PROBLEM REQUIREMENTS -> Lines that include the word "long" should be copied from the listing that follows.

GIVEN RECORDS ->
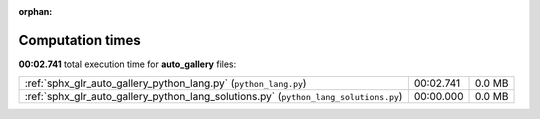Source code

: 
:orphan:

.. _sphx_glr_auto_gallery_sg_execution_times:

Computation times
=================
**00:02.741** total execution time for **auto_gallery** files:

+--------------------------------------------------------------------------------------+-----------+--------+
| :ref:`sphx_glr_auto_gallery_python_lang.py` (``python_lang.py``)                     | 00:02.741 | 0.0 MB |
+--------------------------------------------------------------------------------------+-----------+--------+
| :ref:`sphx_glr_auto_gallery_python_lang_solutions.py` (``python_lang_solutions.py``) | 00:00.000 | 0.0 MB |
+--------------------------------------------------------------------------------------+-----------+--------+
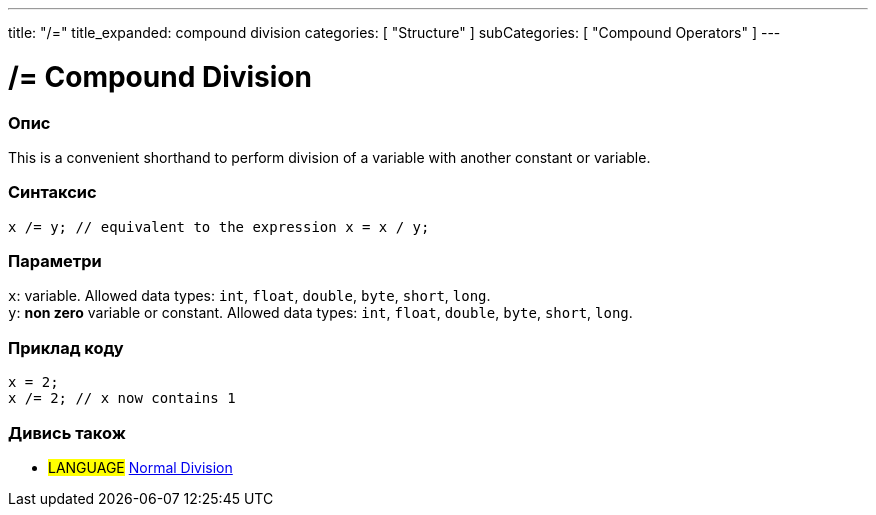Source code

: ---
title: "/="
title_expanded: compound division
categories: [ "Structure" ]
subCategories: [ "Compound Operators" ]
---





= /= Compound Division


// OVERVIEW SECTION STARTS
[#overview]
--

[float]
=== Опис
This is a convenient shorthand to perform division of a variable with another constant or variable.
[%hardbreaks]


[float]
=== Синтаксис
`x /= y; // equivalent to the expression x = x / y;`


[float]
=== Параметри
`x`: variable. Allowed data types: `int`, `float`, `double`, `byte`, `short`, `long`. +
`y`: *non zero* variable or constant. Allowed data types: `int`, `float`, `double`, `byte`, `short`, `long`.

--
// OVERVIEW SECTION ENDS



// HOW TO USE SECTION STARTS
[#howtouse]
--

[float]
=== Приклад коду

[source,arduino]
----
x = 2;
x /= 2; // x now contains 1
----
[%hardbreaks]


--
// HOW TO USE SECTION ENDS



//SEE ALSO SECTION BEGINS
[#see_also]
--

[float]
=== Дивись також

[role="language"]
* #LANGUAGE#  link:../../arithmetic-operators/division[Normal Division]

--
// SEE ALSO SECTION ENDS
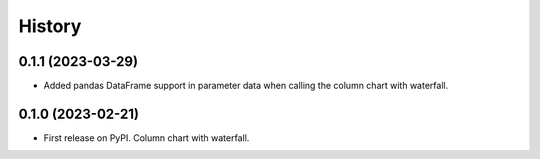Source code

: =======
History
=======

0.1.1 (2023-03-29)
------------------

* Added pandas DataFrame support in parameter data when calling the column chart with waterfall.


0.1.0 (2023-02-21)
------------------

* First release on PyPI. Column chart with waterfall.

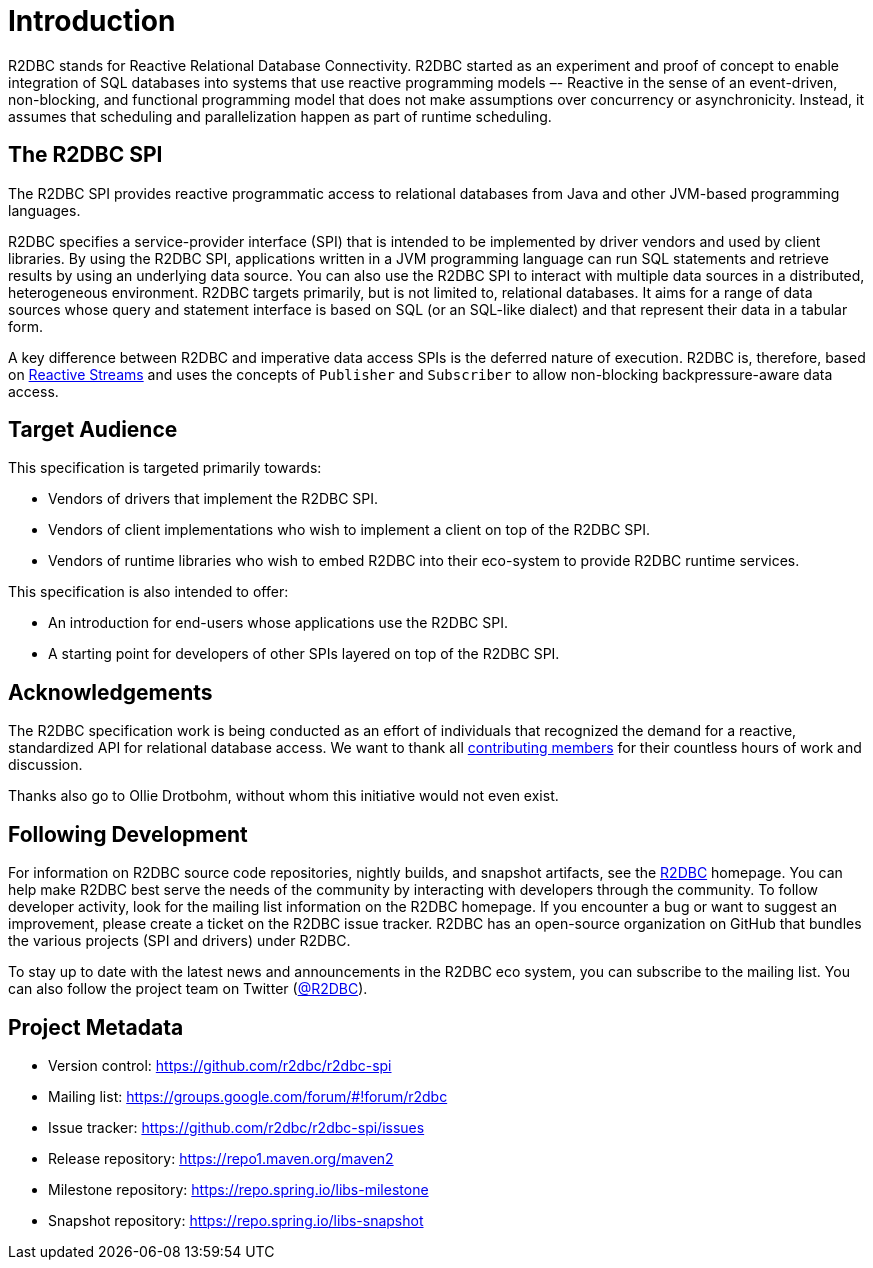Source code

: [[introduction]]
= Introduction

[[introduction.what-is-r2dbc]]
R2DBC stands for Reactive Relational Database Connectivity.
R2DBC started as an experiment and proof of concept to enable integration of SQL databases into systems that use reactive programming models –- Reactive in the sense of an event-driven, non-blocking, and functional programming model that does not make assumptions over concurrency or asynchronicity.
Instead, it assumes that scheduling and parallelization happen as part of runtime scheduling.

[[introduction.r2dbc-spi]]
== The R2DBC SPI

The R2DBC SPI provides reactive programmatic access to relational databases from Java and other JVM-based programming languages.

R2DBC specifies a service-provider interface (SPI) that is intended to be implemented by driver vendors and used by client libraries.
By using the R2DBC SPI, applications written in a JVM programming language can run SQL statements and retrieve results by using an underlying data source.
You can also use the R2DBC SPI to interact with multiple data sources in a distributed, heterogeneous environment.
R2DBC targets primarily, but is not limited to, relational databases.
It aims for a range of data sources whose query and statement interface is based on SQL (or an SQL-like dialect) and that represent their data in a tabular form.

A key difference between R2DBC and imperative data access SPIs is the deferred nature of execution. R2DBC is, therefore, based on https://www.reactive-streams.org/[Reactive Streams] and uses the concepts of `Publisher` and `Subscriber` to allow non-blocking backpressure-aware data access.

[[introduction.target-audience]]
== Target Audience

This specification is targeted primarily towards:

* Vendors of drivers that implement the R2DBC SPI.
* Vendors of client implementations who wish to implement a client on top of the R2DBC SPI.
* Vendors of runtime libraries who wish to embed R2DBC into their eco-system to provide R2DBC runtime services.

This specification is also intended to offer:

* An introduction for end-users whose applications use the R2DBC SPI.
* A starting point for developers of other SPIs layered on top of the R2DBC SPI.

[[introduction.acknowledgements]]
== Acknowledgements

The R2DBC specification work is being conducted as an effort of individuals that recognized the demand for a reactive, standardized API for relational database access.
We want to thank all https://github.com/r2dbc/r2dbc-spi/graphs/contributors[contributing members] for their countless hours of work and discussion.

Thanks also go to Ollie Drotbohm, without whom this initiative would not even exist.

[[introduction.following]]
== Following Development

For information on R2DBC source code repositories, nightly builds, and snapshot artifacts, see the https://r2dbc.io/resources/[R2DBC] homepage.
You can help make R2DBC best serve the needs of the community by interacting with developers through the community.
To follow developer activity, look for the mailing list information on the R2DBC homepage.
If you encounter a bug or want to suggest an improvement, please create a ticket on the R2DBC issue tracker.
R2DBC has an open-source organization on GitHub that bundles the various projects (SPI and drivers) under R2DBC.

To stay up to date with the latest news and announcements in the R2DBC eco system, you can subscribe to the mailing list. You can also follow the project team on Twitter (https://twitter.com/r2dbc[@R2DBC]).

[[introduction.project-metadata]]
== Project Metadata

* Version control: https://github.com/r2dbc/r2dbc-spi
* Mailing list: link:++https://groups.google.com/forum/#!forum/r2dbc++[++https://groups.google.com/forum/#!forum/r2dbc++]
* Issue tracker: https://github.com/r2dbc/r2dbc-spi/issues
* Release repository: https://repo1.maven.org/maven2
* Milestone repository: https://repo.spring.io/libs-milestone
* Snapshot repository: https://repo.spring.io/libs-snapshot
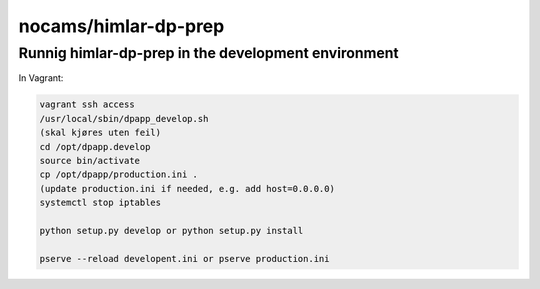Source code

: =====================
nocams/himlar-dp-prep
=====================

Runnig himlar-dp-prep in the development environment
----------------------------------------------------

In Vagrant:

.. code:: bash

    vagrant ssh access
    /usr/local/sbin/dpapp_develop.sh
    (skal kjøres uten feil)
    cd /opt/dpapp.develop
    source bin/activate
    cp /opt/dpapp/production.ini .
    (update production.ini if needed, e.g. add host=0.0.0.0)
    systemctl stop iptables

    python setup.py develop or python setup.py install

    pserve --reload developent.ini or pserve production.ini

TASK SOLUTION ->
`x`: variable. Allowed data types: `int`, `float`, `double`, `byte`, `short`, `long`. +
`y`: *non zero* variable or constant. Allowed data types: `int`, `float`, `double`, `byte`, `short`, `long`.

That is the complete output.